* [EXERCISE]
Keep the pictures out while you transcribe the listing below exactly.

* [RECORDED DATA]
-------

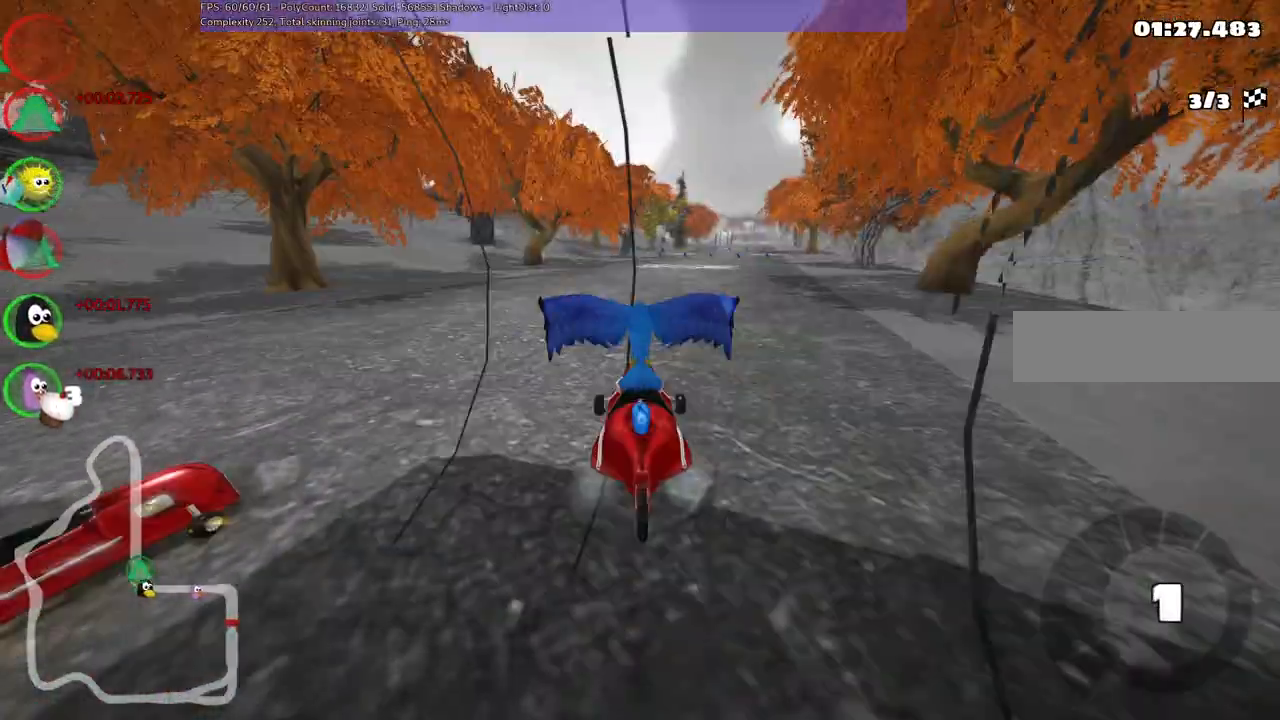
Gameplay with keyboard; each line is a JSON object with the keys held at the frame after it. "events" lists presses ("down") and releases ("up") of ".", "/", "alt_r", "b", "c", "comma", "ctrl_r", "d", "down", "f", "g", "h", "j", "k", "l", "left", "m", "n", "quote", "return", "right", "semicolon", "shift_r", "space", "super", "up" and "v" between this image and that frame as [ms after this image, input, new state], when the widget could be followed in between. No other keys are recorded. Mouse input is not recorded.
{"keys": ["up"], "events": []}
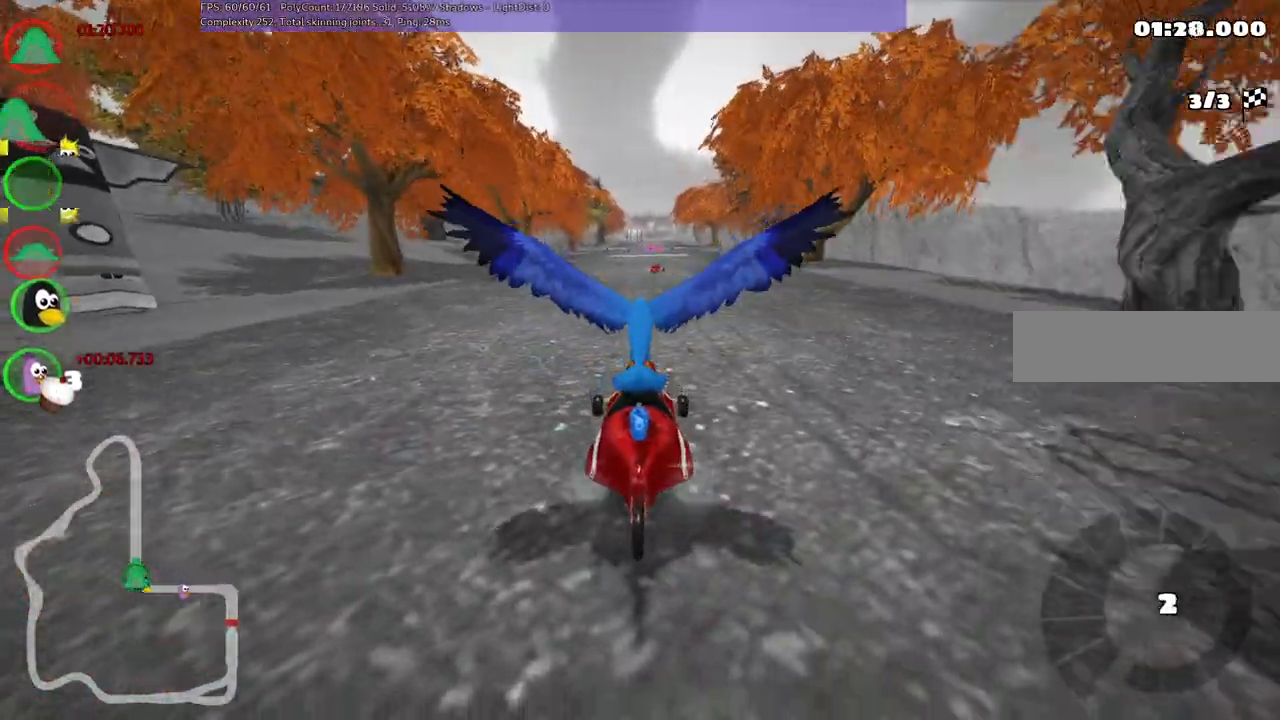
{"keys": ["up"]}
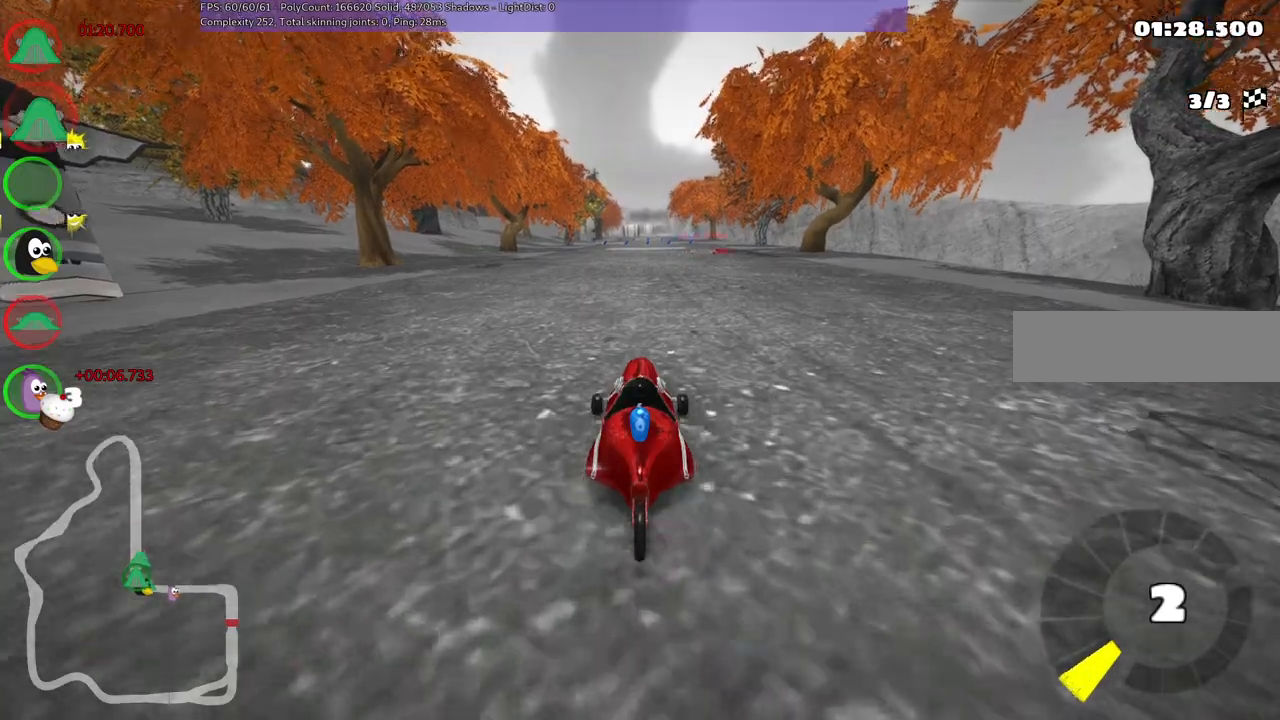
{"keys": ["up"], "events": [[233, "b", "down"], [467, "b", "up"]]}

-------

* [THE COMPLETED TASK]
Gameplay with keyboard; each line is a JSON object with the keys held at the frame after it. "events" lists presses ("down") and releases ("up") of ".", "/", "alt_r", "b", "c", "comma", "ctrl_r", "d", "down", "f", "g", "h", "j", "k", "l", "left", "m", "n", "quote", "return", "right", "semicolon", "shift_r", "space", "super", "up" and "v" between this image and that frame as [ms after this image, input, new state], when the widget could be followed in between. No other keys are recorded. Mouse input is not recorded.
{"keys": ["up"], "events": []}
{"keys": ["up"]}
{"keys": ["up"], "events": [[233, "b", "down"], [467, "b", "up"]]}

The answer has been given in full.